Grandfathers who are more involved with their grandchildren have fewer symptoms of depression than grandfathers who are less involved, according to a new study by East Carolina University researcher Alan C. Taylor.
Taylor, an assistant professor in ECU’s Department of Child Development and Family Relations, and co-author James S. Bates of South Dakota State University, “Grandfather Involvement and Aging Men’s Mental Health, which found that grandfather-grandchild relationships influence aging men’s mental health. The study was published in the American Journal of Men’s Health.
“There is evidence that the quality of family relationships has preclusive effects on depressive symptoms and beneficial impacts on positive affect (feelings of happiness and joy),” the authors reported.
“There have been very few studies investigating the mental health of aging men,” Taylor said, “and this study contributes important insights into how relationships between grandfathers and grandchildren are valuable to men’s mental health.”

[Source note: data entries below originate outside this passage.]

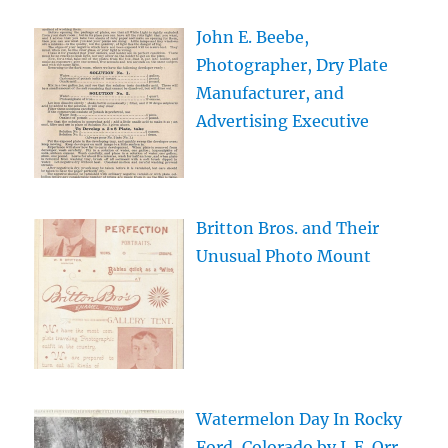
John E. Beebe,
Photographer, Dry Plate
Manufacturer, and
Advertising Executive
Britton Bros. and Their
Unusual Photo Mount
Watermelon Day In Rocky
Ford, Colorado by J. E. Orr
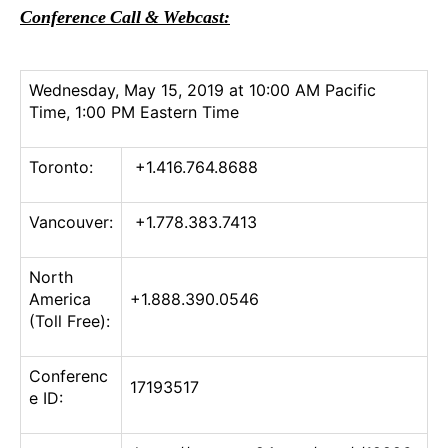
Conference Call & Webcast:
Wednesday, May 15, 2019 at 10:00 AM Pacific
Time, 1:00 PM Eastern Time
Toronto:
+1.416.764.8688
Vancouver:
+1.778.383.7413
North
America
+1.888.390.0546
(Toll Free):
Conferenc
17193517
e ID:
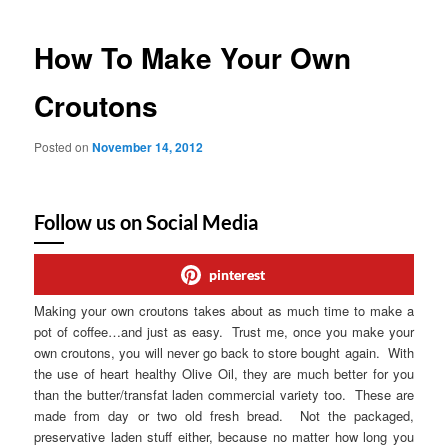
How To Make Your Own
Croutons
Posted on
November 14, 2012
Follow us on Social Media
pinterest
Making your own croutons takes about as much time to make a
pot of coffee…and just as easy. Trust me, once you make your
own croutons, you will never go back to store bought again. With
the use of heart healthy Olive Oil, they are much better for you
than the butter/transfat laden commercial variety too. These are
made from day or two old fresh bread. Not the packaged,
preservative laden stuff either, because no matter how long you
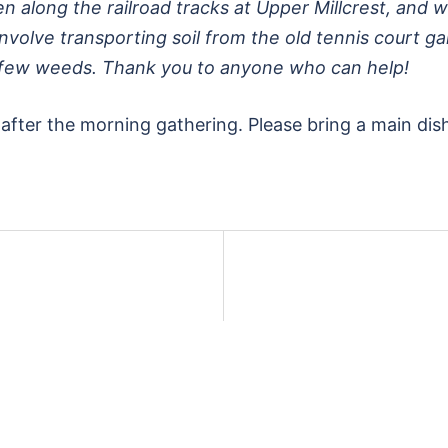
n along the railroad tracks at Upper Millcrest, and w
l involve transporting soil from the old tennis court 
 few weeds. Thank you to anyone who can help!
after the morning gathering. Please bring a main dish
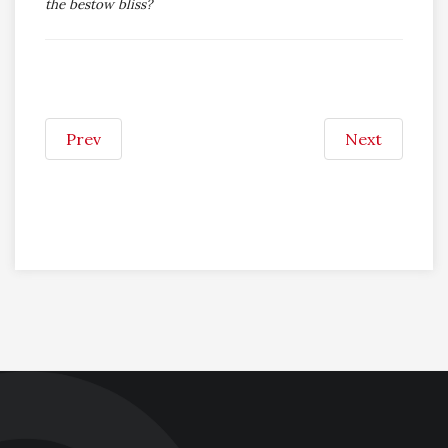
the bestow bliss?
Prev
Next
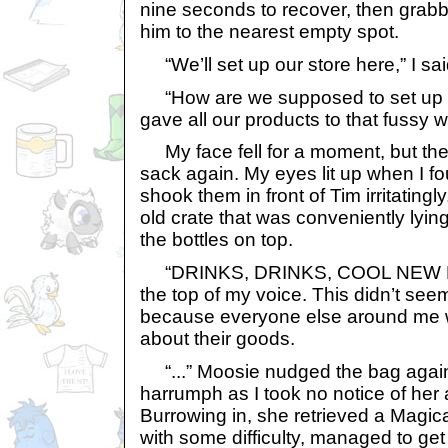
nine seconds to recover, then gra
him to the nearest empty spot.
“We’ll set up our store here,” I sai
“How are we supposed to set up a 
gave all our products to that fussy
My face fell for a moment, but th
sack again. My eyes lit up when I foun
shook them in front of Tim irritating
old crate that was conveniently lyi
the bottles on top.
“DRINKS, DRINKS, COOL NEW DRI
the top of my voice. This didn’t se
because everyone else around me w
about their goods.
“...” Moosie nudged the bag again
harrumph as I took no notice of her
Burrowing in, she retrieved a Magic
with some difficulty, managed to get i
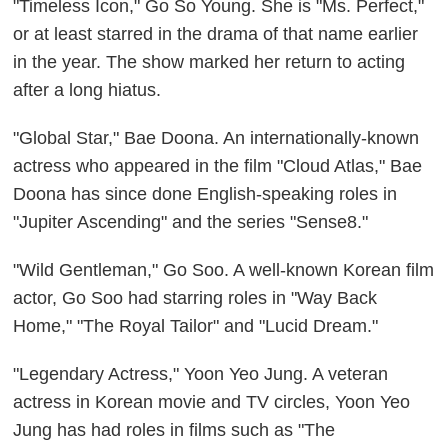
"Timeless Icon," Go So Young. She is "Ms. Perfect,"
or at least starred in the drama of that name earlier
in the year. The show marked her return to acting
after a long hiatus.
"Global Star," Bae Doona. An internationally-known
actress who appeared in the film "Cloud Atlas," Bae
Doona has since done English-speaking roles in
"Jupiter Ascending" and the series "Sense8."
"Wild Gentleman," Go Soo. A well-known Korean film
actor, Go Soo had starring roles in "Way Back
Home," "The Royal Tailor" and "Lucid Dream."
"Legendary Actress," Yoon Yeo Jung. A veteran
actress in Korean movie and TV circles, Yoon Yeo
Jung has had roles in films such as "The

The study examines the depressive symptoms and positive affect of 351 grandfathers. Participants were classified as “involved,” “passive,” and “disengaged” based on their frequency of contact, level of commitment and participation in activities with grandchildren.
Taylor and Bates said the findings suggest the men who have limited interaction with their grandchildren have the highest risk for developing depressive symptoms.
The research also indicates that grandfathers experiencing depressive symptoms are less likely to initiate social interaction and may thus further isolate themselves from grandchildren and other family members.